DECEMBER 12, 2012
ATLANTA – The Center for Law, Health & Society at Georgia State University College of Law hosted guest speaker Debra Gerardi, JD, MPH, RN, President and Chief Creative Officer of Emerging HealthCare Communities, LLC (EHCCO) on October 24, 2012. Gerardi presented “The Impact of Conflict in Health Care and the Need for Conflict Competent Lawyers” to an audience of students, attorneys, mediators, and medical professionals.

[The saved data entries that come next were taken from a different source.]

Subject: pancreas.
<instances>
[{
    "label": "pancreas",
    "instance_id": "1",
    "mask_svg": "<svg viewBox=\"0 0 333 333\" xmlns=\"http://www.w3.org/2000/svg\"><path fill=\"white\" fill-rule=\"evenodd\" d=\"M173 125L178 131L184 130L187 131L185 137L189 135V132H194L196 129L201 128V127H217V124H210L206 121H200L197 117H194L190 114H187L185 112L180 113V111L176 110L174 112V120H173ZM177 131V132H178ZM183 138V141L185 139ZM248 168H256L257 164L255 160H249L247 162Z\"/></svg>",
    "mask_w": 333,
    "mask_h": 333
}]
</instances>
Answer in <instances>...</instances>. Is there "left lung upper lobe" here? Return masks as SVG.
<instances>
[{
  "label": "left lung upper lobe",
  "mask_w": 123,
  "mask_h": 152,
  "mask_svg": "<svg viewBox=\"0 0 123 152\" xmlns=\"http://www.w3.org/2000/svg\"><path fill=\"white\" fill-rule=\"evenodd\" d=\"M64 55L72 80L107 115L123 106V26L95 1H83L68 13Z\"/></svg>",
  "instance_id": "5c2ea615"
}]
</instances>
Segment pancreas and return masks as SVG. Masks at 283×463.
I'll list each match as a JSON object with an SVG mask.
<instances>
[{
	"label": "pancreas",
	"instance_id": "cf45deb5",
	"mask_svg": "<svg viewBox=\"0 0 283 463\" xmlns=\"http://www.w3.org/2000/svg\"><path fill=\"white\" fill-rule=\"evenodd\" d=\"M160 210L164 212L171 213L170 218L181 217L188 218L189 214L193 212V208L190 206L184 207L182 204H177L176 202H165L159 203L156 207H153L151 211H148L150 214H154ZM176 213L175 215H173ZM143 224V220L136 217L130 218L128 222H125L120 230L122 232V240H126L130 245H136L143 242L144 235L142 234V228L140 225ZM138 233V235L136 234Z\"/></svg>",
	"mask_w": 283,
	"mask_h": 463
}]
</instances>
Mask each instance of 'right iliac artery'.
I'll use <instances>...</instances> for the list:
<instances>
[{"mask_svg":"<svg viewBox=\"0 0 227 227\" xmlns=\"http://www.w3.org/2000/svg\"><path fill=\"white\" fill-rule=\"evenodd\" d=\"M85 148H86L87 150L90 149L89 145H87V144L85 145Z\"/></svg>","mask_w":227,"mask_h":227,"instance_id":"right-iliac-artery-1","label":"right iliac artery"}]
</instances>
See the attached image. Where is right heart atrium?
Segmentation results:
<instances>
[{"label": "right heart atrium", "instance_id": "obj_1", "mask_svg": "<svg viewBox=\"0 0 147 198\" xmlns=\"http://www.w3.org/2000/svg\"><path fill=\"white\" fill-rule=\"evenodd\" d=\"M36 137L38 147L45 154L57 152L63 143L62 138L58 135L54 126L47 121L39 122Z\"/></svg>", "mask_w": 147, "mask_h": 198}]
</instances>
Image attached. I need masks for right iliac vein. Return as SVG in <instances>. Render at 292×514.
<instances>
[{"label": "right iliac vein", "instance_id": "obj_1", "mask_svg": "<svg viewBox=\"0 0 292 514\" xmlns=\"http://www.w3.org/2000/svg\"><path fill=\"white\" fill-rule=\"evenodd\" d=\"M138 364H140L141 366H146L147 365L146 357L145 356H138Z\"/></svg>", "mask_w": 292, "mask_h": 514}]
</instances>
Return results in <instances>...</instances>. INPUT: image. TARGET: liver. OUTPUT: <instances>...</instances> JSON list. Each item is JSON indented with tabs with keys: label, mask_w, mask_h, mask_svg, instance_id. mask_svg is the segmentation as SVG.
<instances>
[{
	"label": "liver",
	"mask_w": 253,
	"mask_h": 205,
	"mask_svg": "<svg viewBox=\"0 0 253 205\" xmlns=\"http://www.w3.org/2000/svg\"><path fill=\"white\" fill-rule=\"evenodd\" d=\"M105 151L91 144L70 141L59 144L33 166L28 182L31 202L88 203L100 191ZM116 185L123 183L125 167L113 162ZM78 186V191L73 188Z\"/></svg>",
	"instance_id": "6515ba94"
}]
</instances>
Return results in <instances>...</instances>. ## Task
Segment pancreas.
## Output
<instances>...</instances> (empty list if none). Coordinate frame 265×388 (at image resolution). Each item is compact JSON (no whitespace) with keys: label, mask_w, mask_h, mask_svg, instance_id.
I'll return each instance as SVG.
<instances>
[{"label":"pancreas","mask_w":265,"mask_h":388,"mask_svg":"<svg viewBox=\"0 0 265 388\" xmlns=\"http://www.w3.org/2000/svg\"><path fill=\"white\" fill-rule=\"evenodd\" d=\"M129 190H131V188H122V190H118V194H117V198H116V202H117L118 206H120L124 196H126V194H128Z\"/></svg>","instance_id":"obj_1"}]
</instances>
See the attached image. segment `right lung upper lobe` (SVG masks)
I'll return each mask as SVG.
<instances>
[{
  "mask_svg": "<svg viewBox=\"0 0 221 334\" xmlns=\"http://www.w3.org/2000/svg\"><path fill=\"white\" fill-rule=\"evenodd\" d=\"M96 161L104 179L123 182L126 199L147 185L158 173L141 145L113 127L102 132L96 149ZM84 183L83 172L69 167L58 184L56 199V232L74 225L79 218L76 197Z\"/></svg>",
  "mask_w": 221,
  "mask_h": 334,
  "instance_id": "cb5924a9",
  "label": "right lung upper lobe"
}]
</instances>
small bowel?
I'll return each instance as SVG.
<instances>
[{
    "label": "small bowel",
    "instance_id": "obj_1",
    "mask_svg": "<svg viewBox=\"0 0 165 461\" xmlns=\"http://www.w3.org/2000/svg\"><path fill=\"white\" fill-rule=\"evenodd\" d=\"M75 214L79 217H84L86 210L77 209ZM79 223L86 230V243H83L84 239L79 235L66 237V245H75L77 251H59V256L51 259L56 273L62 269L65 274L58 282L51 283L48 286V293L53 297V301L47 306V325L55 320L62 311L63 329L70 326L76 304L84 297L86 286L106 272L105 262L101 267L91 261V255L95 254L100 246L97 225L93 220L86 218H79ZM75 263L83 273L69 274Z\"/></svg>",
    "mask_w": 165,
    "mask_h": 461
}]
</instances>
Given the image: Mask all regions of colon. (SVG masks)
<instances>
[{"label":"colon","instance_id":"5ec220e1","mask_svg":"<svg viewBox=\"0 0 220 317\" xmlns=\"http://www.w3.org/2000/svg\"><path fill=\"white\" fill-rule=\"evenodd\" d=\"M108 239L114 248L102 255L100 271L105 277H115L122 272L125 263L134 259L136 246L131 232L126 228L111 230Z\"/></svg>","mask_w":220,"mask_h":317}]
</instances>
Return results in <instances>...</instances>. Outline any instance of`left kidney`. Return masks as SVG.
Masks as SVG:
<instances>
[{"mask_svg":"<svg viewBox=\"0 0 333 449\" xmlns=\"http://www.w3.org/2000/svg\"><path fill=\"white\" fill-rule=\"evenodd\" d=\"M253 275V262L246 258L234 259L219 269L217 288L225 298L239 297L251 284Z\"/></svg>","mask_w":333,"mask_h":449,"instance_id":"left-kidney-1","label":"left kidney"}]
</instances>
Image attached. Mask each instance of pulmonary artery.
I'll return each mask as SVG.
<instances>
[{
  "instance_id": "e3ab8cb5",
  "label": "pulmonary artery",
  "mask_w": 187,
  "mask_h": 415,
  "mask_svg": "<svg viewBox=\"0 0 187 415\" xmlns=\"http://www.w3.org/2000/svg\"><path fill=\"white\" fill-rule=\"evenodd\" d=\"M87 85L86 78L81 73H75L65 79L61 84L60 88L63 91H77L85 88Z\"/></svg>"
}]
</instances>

“Debra Gerardi is a nationally recognized conflict specialist in health care,” said Charity Scott, Professor and Center Director. “In both her writings and her professional work, she brings a depth of experience from being a nurse, a lawyer, an educator, and a mediator.” Gerardi’s presentation focused on improving patient safety by addressing conflict in health care organizations.
Gerardi described how health care professionals are struggling to meet competing demands. While conflict naturally occurs, the high prevalence of conflict can negatively impact patient care, increase health care costs, and diminish job satisfaction and personal well-being. “Conflict in health care is nothing new,” she explained. “What is new is that there is now empirical evidence demonstrating that our conflicts are causing harm to patients. This is in direct opposition to our core value system in health care: ‘First, do no harm.’”
“We create elaborate work-arounds to avoid conflict or to minimize the damage, rather than have the uncomfortable conversation,” Gerardi observed. “How long will it be until something more severe happens, until the work-around fails?”
Gerardi recommended using alternatives to adversarial approaches such as litigation, arbitration, or even evaluative mediation, which may only address the immediate issue and may heighten the tension long term. Instead, she encouraged health professionals and administrators to engage in on-going conversations in order to identify the root causes of conflict situations, including those stemming from health care practices (e.g. changes in the number of patients served, production pressures or expansion of the type of services demanded), as well as from personal issues (e.g. challenges at home, ongoing interpersonal conflicts, or even substance abuse and other mental health needs). “Once we understand the underlying sources of a conflict, then we need to approach it at the appropriate level. In health care, engaging at the relationship level creates opportunity to learn from the situation, surface and assess the issues, and help professionals to make changes before the next crisis occurs,” she explained.
One of the audience members, Dr. Robert Pettignano, Medical Director Campus Operations at Children’s Healthcare of Atlanta at Hughes Spalding, observed that many physician hospital administrators have been placed in leadership roles due to their skills as doctors, not necessarily because they have any specialized expertise in leading, managing, or dealing with conflict. “How do we develop conflict competence, amidst other competing demands on our time?” he asked. “No one ever taught us how to do this.”
Gerardi explained that developing conflict competence is a life-long journey. “Health professionals learn through mimicking, so we need to have role models for conflict engagement, particularly leaders or senior professionals,” she said. “Education of health care professionals should include training and coaching in this area, to prepare future doctors, nurses, and others at the outset of their careers to deal with conflict appropriately as it arises.”
According to Gerardi, one of the primary ways that health care professionals avoid conflict is to outsource it to someone else. “We send problems to the legal department, to the human resources department, to the ethics department, up the chain of command, anywhere else so that we don’t have to deal with it,” she said.
Because of this, it is important that health law attorneys be conflict competent themselves. “Rather than approaching the conflict from the angle of who is right and who is wrong, as lawyers we can approach the problem by asking questions to separate the legal issues from other issues,” she said. “We can offer options as alternatives to litigation that enable health professionals to engage directly. We can facilitate better understanding between parties by using inquiry such as, ‘what were you thinking about when you included these terms in your contract or protocol? What is the best way to achieve those goals given what you know now?’ We can provide forums for open discussion, incorporate conflict specialists, and we can help to build in provisions and processes to prevent recurrence of the same conflict again in the future.”